The other half
My first ever real love break up happened to me at the start of this year. I felt emotions I never thought possible, lows that felt as though they reached to the other side of the earth, literal heart aches that felt as though they would never end, a choked up ball in my throat appears every time I think of it, still.
Being a scientist, and also a true believer of everything happens for a reason, naturally I was curious as to why the fuck evolution would not only allow us to feel this sort of pain, but why were we feeling this love in the first place? What place in bettering the human condition did love play? Why is it that so much of our lives, or, at least my life, is built around this urge to find a mate, and what role does love have to play in this game? The urge to find love is not all that consuming. The urge to hold onto love though, that’s a whole other story.
I say “my life” in a bid to not project my own thoughts and feelings onto the rest of the world, but realistically, it is something that has plagued mankind for aeons in various shapes and forms. In my new favourite book, “Kafka on the Shore”, Murakami explores the idea of love through reference to ancient beliefs that we were not simply male and female, rather one of three types – male/male, male/female, female/female, and that each person was made out of the components of two people happily living our lives. Until one day, for reasons unexplained, God took a knife cut us all down the middle and now we’re all lonely half-people trapesing the earth searching for our other half. This concept was explained more eloquently than i have offerred, but for someone who was in the midst of heart break, everything was doom and gloom.

Murakami continues to say that is difficult for people to their lives alone, and certainly harder for some than others. This concept conflicted significantly with my own beliefs about the importance of independence – why can’t we be one without the other? Why do some cope better? Are these people more capable of living alone split from their half slightly off centre? And those of us with the bigger half more capable of finding fulfillment in ourselves than others? Or, are we all split equally but some of us are more equipped to deal with the outfall than others? How does our environment shape our ability to take on the world alone, and, do we really want to? Do we do it because we understand the necessity of soldiering on to be an active member in the societal constructs in which we live today? Or do we continue alone because we believe, and some are lucky to know, that there is more out there, that we don’t have to settle when it doesn’t feel right? Regardless, at some point in time whether that be our mid-teens, our late 50’s, anywhere in between and outside of that, at some point we feel the urge to face the world together with another half, maybe not the right half, but another half nonetheless.
So. Why? Is it really as simple as our primary human purpose on earth to procreate? Why if our sole purpose is to reproduce on this planet do we feel love? Not just any love. Romantic love. Not the love you feel for your sister, mother, brother, father, but that deep all consuming, intoxicating, drowning in euphoria love you feel for the other half that as Murakami suggests, was torn away from us right after the dawn of man.

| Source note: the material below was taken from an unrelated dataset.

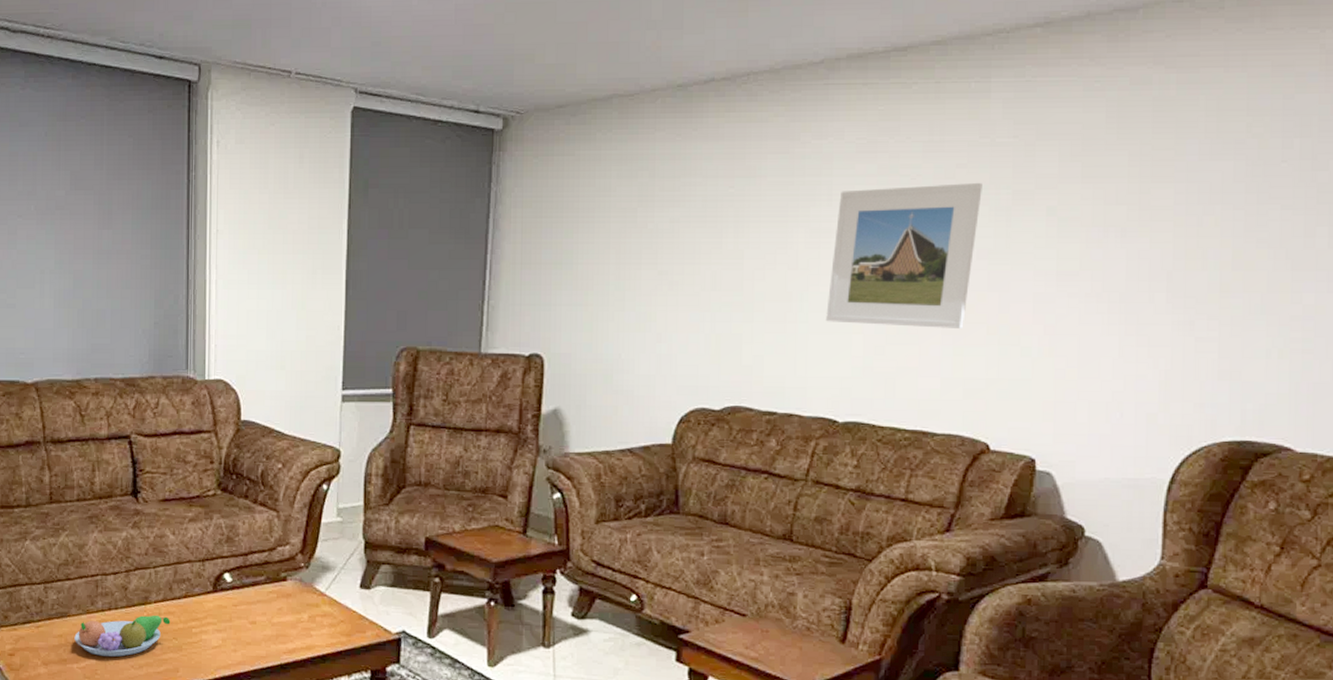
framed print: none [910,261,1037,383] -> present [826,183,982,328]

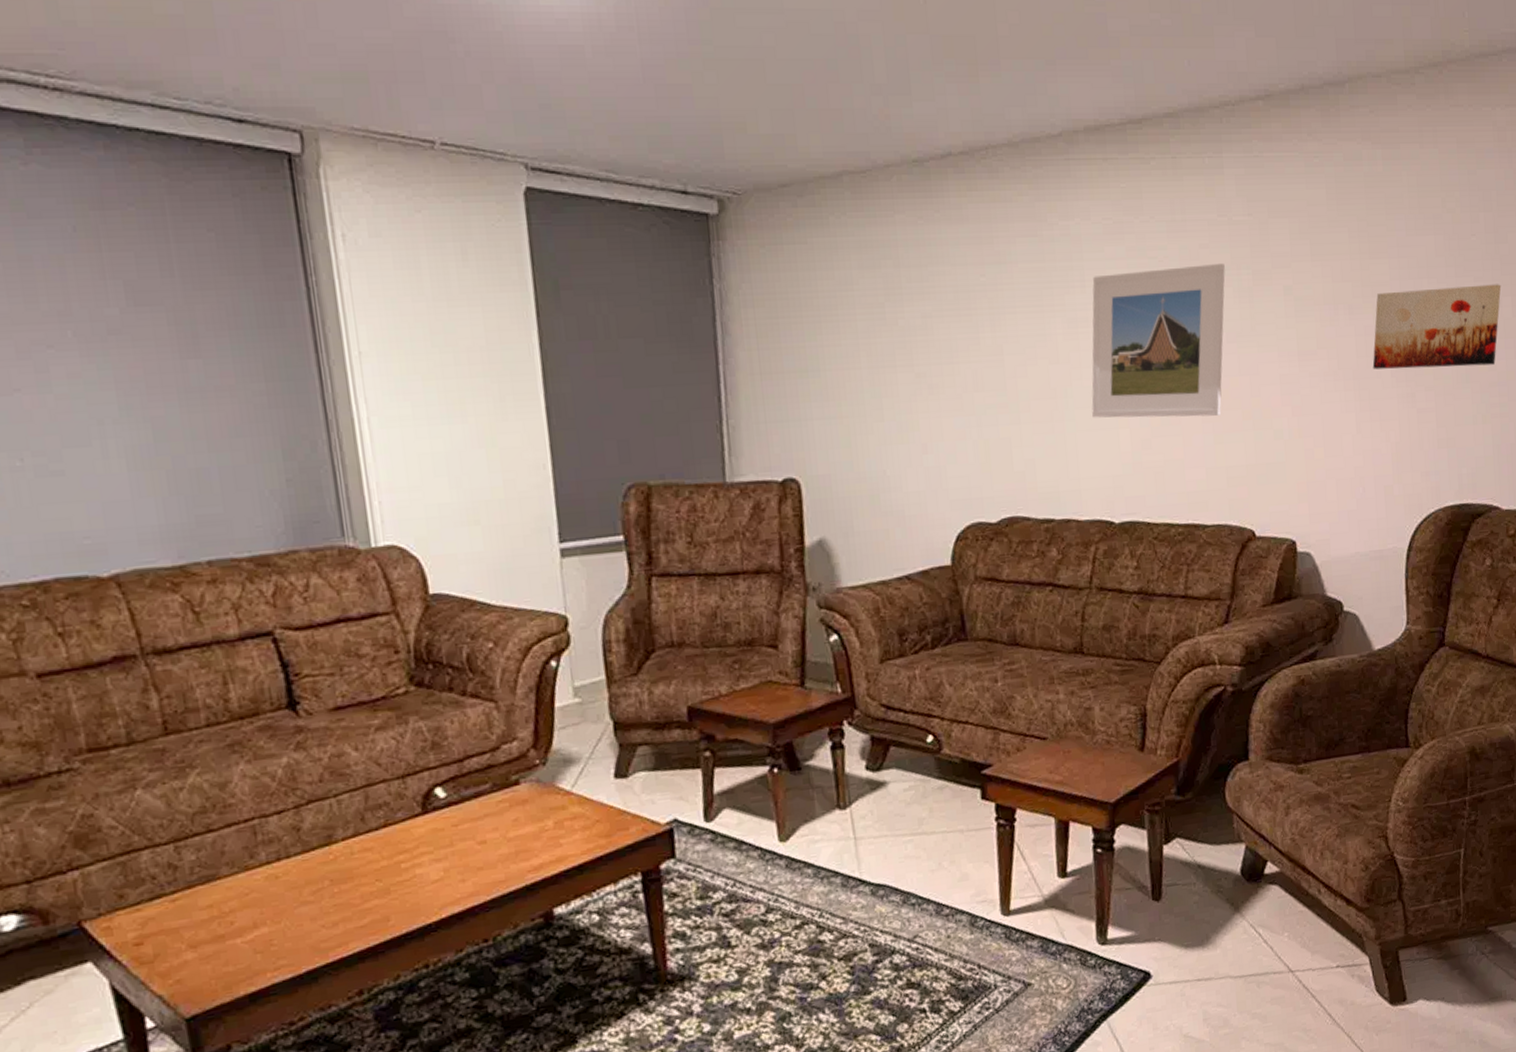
fruit bowl: present [74,615,171,657] -> none [231,855,369,922]
wall art: none [1144,213,1316,297] -> present [1372,284,1501,370]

I certainly didn’t have the answer after the twenty minutes of stillness, lying in bed pondering this concept. All I had were more questions and many assumptions. Is it because babies are raised better with the security of two parents? Is it because our species would not survive if we carelessly procreated? What the hell is the science behind monogamy? And if all these hypothesis are true, then will I still feel the need for romantic love once I’ve given this planet all my potential ancestors (I’m being coy about menopause). I mean the ideal scenario would be that it is women’s time to shine and have carefree copulation, but from what I’ve heard, the creator is a jerk and our libido disappears when we no longer need to worry about falling pregnant and giving up years of life for other beings. Which scientifically I get, but, if you’re going to make sex and love so goddamn enjoyable, why take it away from us just as we have the time to enjoy it?
Why why why why why, so many why’s. That one page from Murakami had me in internet loop for about an hour or so before I discovered the book “The Evolution of Desire: Strategies for Human Mating” by David M. Buss, a book that claimed it would explain to me the evolutionary psychology behind the powerful forces that shape our most intimate desires, and the role of love in the sexual psychology.